■ **Travail à réaliser**: Pouvez-vous recopier à l'identique le passage du texte sur le quartier de Gueule Tapée qui va de « Située dans la » à « comme des champignons. » ?

Située dans la Commune d’arrondissement de Gueule-Tapée/Fass/Colobane, Gueule Tapée est un quartier très populaire de Dakar. Elle est délimitée à l’Ouest par le Boulevard Canal IV, à l’Est par le boulevard Gueule Tapée, au Nord par l’avenue Blaise Diagne et au Sud par la corniche Ouest. Érigée en commune depuis 1996, elle était pourtant un quartier peuplé, il y a 60 ans, non pas par des humains, mais par des varans. D’où son nom : Gueule-Tapée, « barr »’ en Wolof.
Au fil du temps, plus les populations s’implantèrent, plus ces reptiles laissèrent la place à l’homme. Ils abandonnent leurs habitats, à la place desquels des immeubles naissent comme des champignons.
El Hadji Assane, dit Ousmane Diop Yakhya, l’imam de la mosquée de Gueule tapée, raconte que “ce quartier était une forêt avec des fleuves où vivaient des Gueules-tapées (Varans) ». « Il était aussi occupé par des Toubabs (blancs). C’est comme le cas de “Tilène”, là-bas c’était les chacals, “’Tilles”’, qui dominaient. Les blancs ont finalement donné le nom de ces reptiles à ce quartier. Nous tous, nous sommes originaires du centre-ville, du Plateau, principalement de Thieudem. C’était à cause de la peste que ces “‘Penc”’ ont été déplacés vers la Médina et la Gueule-Tapée. Et à cette époque, les maisons étaient en baraques, ou en cases de paille », raconte l’imam dont les souvenirs se bousculent dans sa tête.

■ **Contenu des données**:
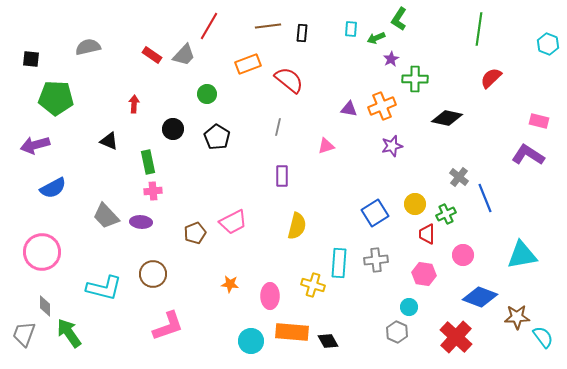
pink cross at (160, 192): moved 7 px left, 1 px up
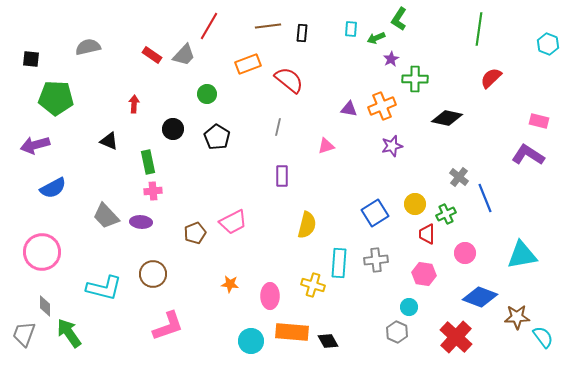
yellow semicircle at (297, 226): moved 10 px right, 1 px up
pink circle at (463, 255): moved 2 px right, 2 px up
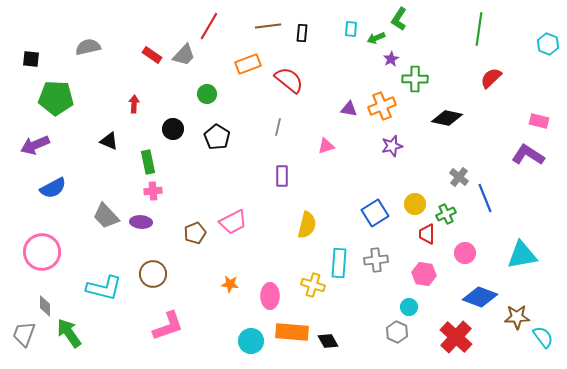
purple arrow at (35, 145): rotated 8 degrees counterclockwise
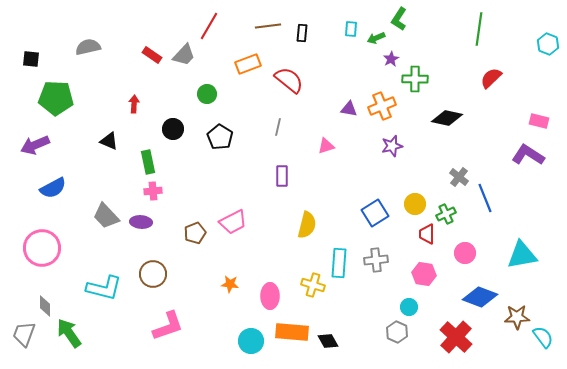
black pentagon at (217, 137): moved 3 px right
pink circle at (42, 252): moved 4 px up
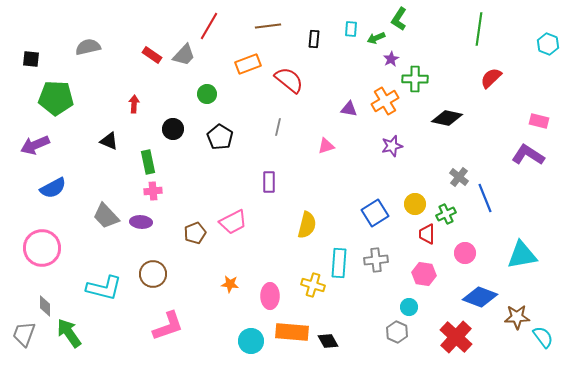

■ **Solution de l'exercice**:
Située dans la Commune d’arrondissement de Gueule-Tapée/Fass/Colobane, Gueule Tapée est un quartier très populaire de Dakar. Elle est délimitée à l’Ouest par le Boulevard Canal IV, à l’Est par le boulevard Gueule Tapée, au Nord par l’avenue Blaise Diagne et au Sud par la corniche Ouest. Érigée en commune depuis 1996, elle était pourtant un quartier peuplé, il y a 60 ans, non pas par des humains, mais par des varans. D’où son nom : Gueule-Tapée, « barr »’ en Wolof.
Au fil du temps, plus les populations s’implantèrent, plus ces reptiles laissèrent la place à l’homme. Ils abandonnent leurs habitats, à la place desquels des immeubles naissent comme des champignons.